Data for the task:
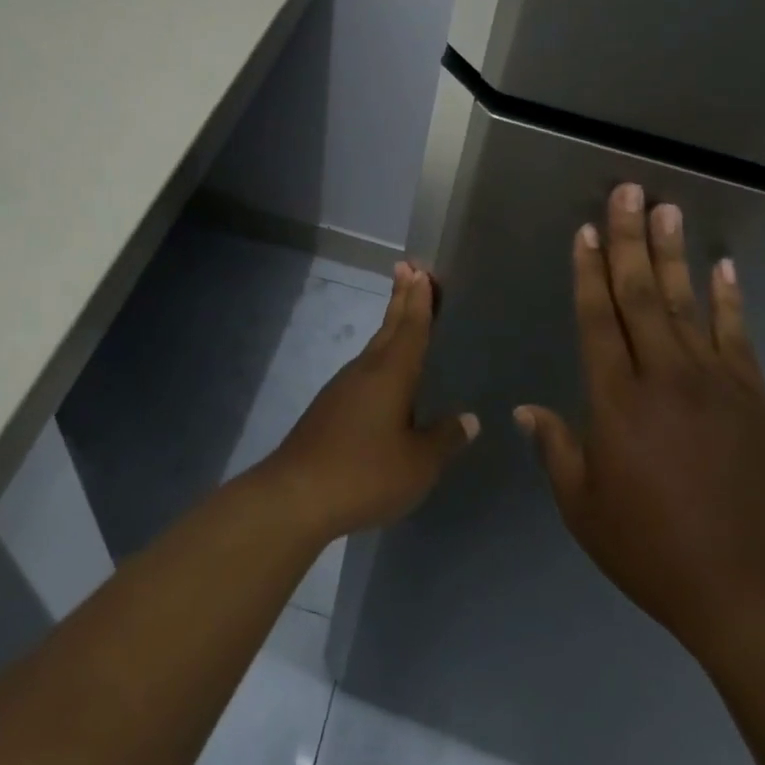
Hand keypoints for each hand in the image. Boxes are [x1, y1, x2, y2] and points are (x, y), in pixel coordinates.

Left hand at [259, 262, 479, 539]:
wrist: (296, 495)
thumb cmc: (365, 473)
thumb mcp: (418, 464)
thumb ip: (444, 439)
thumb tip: (468, 419)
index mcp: (391, 374)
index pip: (411, 327)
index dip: (419, 300)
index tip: (421, 270)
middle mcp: (365, 370)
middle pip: (389, 327)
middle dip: (401, 298)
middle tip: (410, 269)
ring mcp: (343, 388)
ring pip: (374, 348)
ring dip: (390, 327)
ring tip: (403, 316)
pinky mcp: (329, 408)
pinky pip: (363, 371)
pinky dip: (379, 358)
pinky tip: (384, 378)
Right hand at [516, 184, 764, 657]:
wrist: (752, 592)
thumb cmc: (653, 551)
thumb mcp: (585, 508)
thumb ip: (556, 450)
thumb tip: (526, 410)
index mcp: (616, 401)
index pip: (597, 319)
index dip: (588, 271)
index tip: (585, 231)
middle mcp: (663, 377)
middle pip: (640, 294)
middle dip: (628, 240)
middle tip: (627, 193)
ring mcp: (714, 383)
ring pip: (686, 303)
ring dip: (672, 254)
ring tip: (667, 210)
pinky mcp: (753, 397)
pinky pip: (738, 335)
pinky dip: (730, 298)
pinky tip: (722, 266)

Your instructions:
Copy out, from the material above, each line in which the string "middle" is found.

Exercise output:
middle mcp: (365, 370)
middle pip: (389, 327)
middle dip: (401, 298)
middle tip: (410, 269)
middle mcp: (663, 377)
middle pip: (640, 294)
middle dip: (628, 240)
middle tip: (627, 193)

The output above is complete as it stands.